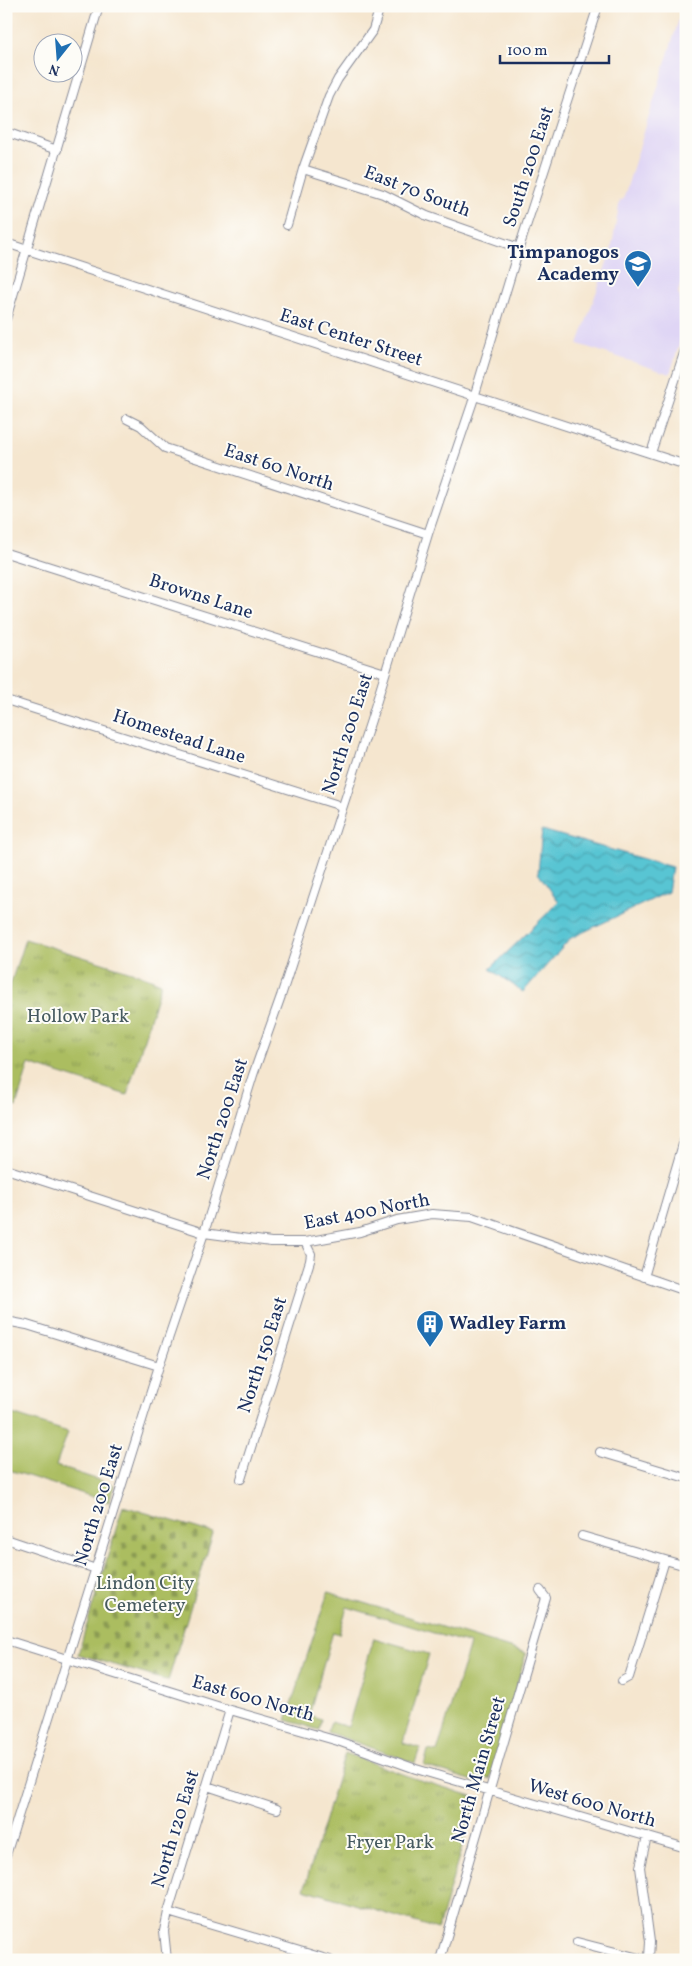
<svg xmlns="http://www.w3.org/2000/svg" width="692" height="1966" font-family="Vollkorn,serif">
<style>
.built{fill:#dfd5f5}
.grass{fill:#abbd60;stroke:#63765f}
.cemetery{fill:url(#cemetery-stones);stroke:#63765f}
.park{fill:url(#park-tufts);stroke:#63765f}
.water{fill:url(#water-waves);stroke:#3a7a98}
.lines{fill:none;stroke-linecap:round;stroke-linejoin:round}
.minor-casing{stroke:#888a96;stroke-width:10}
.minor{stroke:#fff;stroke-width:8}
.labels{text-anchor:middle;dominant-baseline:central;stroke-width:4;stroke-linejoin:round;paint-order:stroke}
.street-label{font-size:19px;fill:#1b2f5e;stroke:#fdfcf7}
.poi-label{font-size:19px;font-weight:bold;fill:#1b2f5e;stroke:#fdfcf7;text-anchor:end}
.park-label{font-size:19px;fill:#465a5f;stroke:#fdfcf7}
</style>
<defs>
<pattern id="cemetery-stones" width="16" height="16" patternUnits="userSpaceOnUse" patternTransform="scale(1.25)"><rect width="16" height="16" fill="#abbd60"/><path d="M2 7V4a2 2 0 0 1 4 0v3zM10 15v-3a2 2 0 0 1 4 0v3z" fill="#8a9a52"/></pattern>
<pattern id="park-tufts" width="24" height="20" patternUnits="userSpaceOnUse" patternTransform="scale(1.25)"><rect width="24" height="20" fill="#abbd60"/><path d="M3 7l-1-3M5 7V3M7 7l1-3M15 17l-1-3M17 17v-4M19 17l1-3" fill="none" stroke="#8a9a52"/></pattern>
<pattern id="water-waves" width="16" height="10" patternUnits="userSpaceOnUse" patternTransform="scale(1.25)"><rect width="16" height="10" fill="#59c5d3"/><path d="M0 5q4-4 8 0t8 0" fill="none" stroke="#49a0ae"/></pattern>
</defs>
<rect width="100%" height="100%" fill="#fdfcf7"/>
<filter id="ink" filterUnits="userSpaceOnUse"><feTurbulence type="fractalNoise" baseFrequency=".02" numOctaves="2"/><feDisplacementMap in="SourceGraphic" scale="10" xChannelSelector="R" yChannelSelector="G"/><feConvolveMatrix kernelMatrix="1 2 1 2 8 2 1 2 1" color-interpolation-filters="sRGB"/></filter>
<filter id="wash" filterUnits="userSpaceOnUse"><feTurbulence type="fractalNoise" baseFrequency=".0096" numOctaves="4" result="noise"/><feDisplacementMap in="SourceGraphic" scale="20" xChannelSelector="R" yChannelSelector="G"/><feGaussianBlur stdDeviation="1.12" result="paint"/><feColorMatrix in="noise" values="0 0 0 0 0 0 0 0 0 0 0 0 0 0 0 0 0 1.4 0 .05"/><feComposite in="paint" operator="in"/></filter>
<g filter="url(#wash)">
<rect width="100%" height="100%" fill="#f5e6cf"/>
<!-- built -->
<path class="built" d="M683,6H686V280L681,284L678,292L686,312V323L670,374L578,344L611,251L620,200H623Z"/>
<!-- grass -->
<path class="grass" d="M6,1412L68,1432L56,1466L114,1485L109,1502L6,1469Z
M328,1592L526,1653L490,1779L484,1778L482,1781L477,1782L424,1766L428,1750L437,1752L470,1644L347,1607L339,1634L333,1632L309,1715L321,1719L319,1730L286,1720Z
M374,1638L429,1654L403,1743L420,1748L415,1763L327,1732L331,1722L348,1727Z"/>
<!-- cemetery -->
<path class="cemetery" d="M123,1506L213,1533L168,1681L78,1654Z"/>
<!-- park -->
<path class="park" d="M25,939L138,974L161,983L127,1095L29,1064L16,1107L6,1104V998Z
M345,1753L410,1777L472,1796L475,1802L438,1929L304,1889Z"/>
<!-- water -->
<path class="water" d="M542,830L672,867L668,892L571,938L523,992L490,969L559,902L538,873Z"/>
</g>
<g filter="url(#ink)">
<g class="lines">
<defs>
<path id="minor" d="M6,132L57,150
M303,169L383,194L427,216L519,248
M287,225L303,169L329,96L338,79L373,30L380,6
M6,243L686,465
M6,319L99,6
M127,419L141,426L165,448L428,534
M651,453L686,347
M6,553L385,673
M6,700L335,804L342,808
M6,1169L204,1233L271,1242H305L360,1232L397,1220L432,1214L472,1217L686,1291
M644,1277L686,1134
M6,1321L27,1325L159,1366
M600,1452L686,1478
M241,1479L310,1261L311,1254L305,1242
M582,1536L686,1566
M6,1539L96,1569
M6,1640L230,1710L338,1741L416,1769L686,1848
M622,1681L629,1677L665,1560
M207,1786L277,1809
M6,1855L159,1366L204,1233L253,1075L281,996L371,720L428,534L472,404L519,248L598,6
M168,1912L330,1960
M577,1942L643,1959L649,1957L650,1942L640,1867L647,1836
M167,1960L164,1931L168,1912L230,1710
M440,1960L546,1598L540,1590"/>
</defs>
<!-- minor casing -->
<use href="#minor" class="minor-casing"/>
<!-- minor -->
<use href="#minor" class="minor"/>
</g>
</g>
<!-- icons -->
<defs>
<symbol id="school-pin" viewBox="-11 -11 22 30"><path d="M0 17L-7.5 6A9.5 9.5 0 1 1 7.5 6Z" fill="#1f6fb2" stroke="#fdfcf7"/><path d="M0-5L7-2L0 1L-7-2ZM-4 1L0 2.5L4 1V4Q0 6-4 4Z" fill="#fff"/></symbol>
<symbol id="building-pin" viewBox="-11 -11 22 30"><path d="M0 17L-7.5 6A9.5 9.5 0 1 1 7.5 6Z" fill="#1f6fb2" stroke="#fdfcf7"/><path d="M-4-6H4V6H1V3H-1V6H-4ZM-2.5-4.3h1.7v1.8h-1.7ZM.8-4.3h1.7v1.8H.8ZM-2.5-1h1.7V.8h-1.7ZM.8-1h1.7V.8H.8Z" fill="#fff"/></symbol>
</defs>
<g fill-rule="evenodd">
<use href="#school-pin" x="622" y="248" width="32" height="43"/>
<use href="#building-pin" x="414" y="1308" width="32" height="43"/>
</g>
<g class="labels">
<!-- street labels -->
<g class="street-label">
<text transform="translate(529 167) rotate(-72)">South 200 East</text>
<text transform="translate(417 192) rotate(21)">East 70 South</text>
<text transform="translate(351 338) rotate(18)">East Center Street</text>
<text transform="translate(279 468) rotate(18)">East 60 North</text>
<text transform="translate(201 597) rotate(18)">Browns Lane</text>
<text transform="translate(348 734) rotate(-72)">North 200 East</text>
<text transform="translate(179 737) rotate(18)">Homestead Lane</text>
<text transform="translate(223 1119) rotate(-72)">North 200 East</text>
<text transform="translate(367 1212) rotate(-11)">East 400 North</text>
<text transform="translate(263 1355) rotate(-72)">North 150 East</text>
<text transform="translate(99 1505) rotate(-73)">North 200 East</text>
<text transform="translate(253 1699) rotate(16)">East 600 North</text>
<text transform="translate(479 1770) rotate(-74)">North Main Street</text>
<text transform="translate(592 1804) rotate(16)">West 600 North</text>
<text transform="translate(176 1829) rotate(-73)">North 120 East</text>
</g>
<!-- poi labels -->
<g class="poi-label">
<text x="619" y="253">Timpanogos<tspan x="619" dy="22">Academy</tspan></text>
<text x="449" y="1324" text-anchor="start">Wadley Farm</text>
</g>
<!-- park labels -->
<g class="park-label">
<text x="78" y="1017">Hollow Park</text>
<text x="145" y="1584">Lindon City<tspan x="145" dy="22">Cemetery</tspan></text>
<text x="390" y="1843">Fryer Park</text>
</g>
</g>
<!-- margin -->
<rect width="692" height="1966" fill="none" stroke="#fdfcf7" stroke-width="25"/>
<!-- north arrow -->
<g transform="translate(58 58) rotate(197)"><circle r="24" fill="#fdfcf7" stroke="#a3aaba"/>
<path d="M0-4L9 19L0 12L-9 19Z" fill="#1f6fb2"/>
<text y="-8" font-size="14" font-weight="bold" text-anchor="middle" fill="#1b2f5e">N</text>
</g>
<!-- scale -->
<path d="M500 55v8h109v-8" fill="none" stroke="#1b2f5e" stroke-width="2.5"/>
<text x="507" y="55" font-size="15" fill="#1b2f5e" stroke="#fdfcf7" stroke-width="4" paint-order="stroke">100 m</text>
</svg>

···

• Work to be completed
Check each line of the entries above for the word "tspan". List the ones that have it.

• Solution
<text x="619" y="253">Timpanogos<tspan x="619" dy="22">Academy</tspan></text>
<text x="145" y="1584">Lindon City<tspan x="145" dy="22">Cemetery</tspan></text>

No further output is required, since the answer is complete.